Въехали мы в новое своё жильё, устроили новоселье. За палаткой шумела пурга, выл ветер, а нам было тепло и хорошо. Мы сидели у столика, ели вкусные вещи, вспоминали Москву, товарищей, родных…
— Не палатка, — хвалили наш дом лётчики, — а настоящий дворец!
Около нашего полотняного «дворца» стоял ледяной «дворец» радиостанции. Рядом замахал крыльями наш ветряк — «мельница». За ним стояли нарты с продуктами. Получилась целая улица. Рядом с палаткой развевалось красное знамя.
Прошло шестнадцать дней.
Все, кроме нашей четвёрки, стали собираться в обратный путь.
Я уговаривал:
— Не торопитесь, поживите ещё. У нас хорошо.
— Нет, спасибо! Мы вас привезли, помогли устроиться; пора домой.
Они стали укладываться. Я ходил к лётчикам и всё просил:
— Отдайте мне, что у вас лишнего. Вы скоро дома будете, а нам тут пригодится всё.
И они давали — кто сковородку, кто кастрюлю, кто ведро.
А Мазурук подарил нам патефон и на красной крышке написал:
Кто с песней по жизни шагает,
Тот никогда и нигде не пропадёт!
А если кто не хотел дарить, я грозился:
— Всё отберу, отпущу в одних трусах!
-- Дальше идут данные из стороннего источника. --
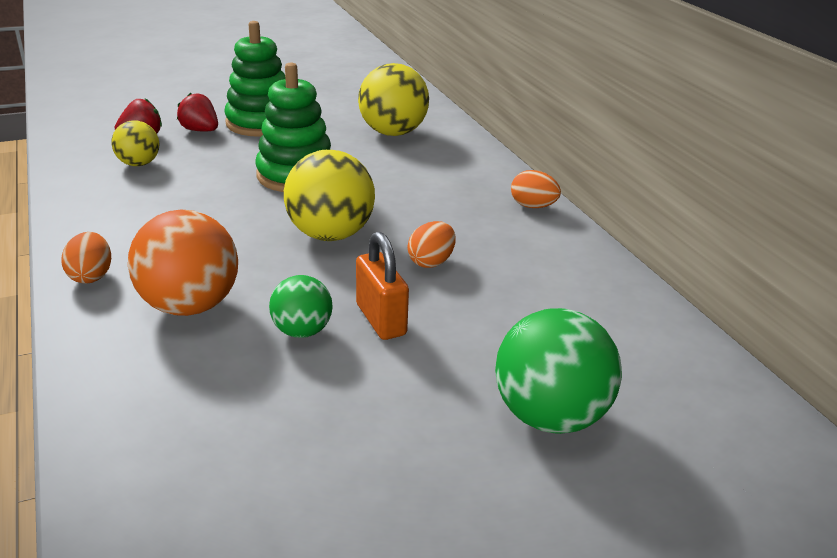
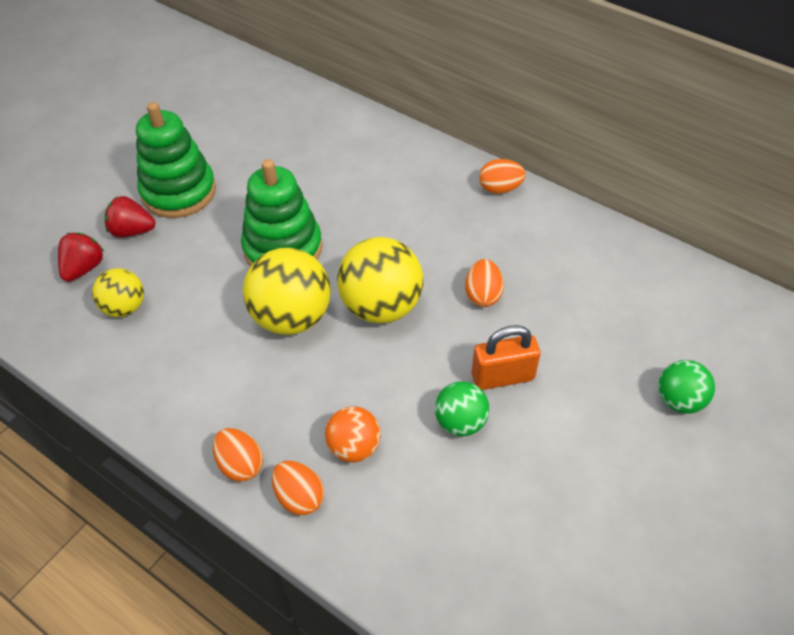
camera: 30 degrees left, 20 degrees up
(105, 315) = (299, 497): none -> orange egg
(190, 306) = (354, 447): orange ball -> orange ball, size x0.58
(381, 320) = (502, 377): orange padlock -> orange padlock turned 45 degrees counterclockwise
(392, 133) = (310, 147): yellow ball -> yellow ball (291, 317)
(550, 416) = (679, 400): green ball -> green ball, size x0.58

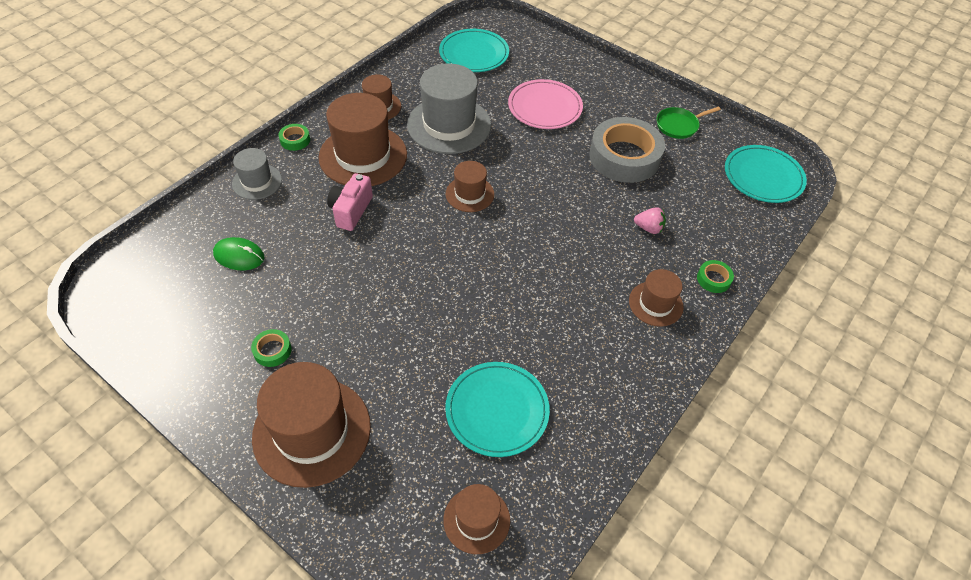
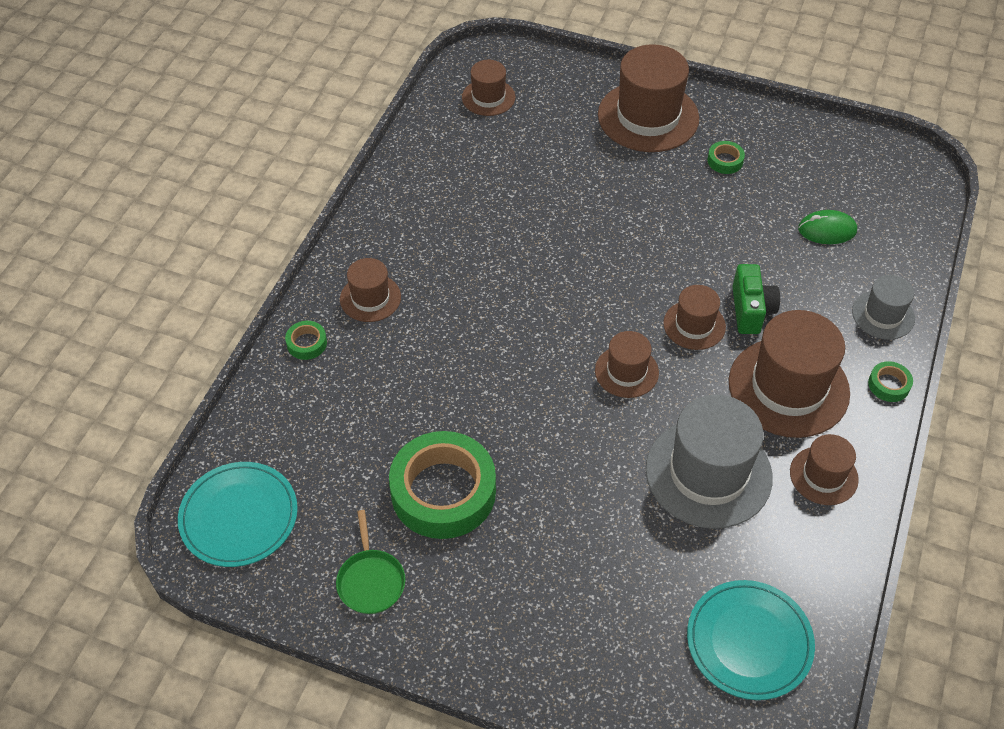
camera: 165 degrees right, 0 degrees up
(351, 211) = (751, 310): pink camera -> green camera
(401, 212) = (694, 325): none -> brown hat
(497, 410) = (501, 167): turquoise plate -> none
(544, 107) = (586, 552): pink plate -> none
(624, 157) = (443, 492): grey tape -> green tape
(648, 228) = (391, 388): pink strawberry -> none
(678, 125) = (371, 581): green pan -> green pan turned 120 degrees clockwise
Всё равно вам на юг ехать,
Ведь с полюса куда ни пойдёшь, везде юг.
На прощальном обеде я говорил:
— Вы улетаете. Мы остаёмся далеко от любимой Родины. Но наши сердца всегда будут вместе с нашей страной, с партией, с народом.
Последние поцелуи, последние объятия.
Машины прошумели над нашими головами. Мы машем шапками:
— До свиданья, до свиданья…
И вот самолёты скрылись. Мы одни.
— Ну, братки, — сказал я, — работа начинается.
Кренкель надел наушники, Фёдоров стал смотреть в астрономическую трубу, мы с Ширшовым отправились к лебёдке.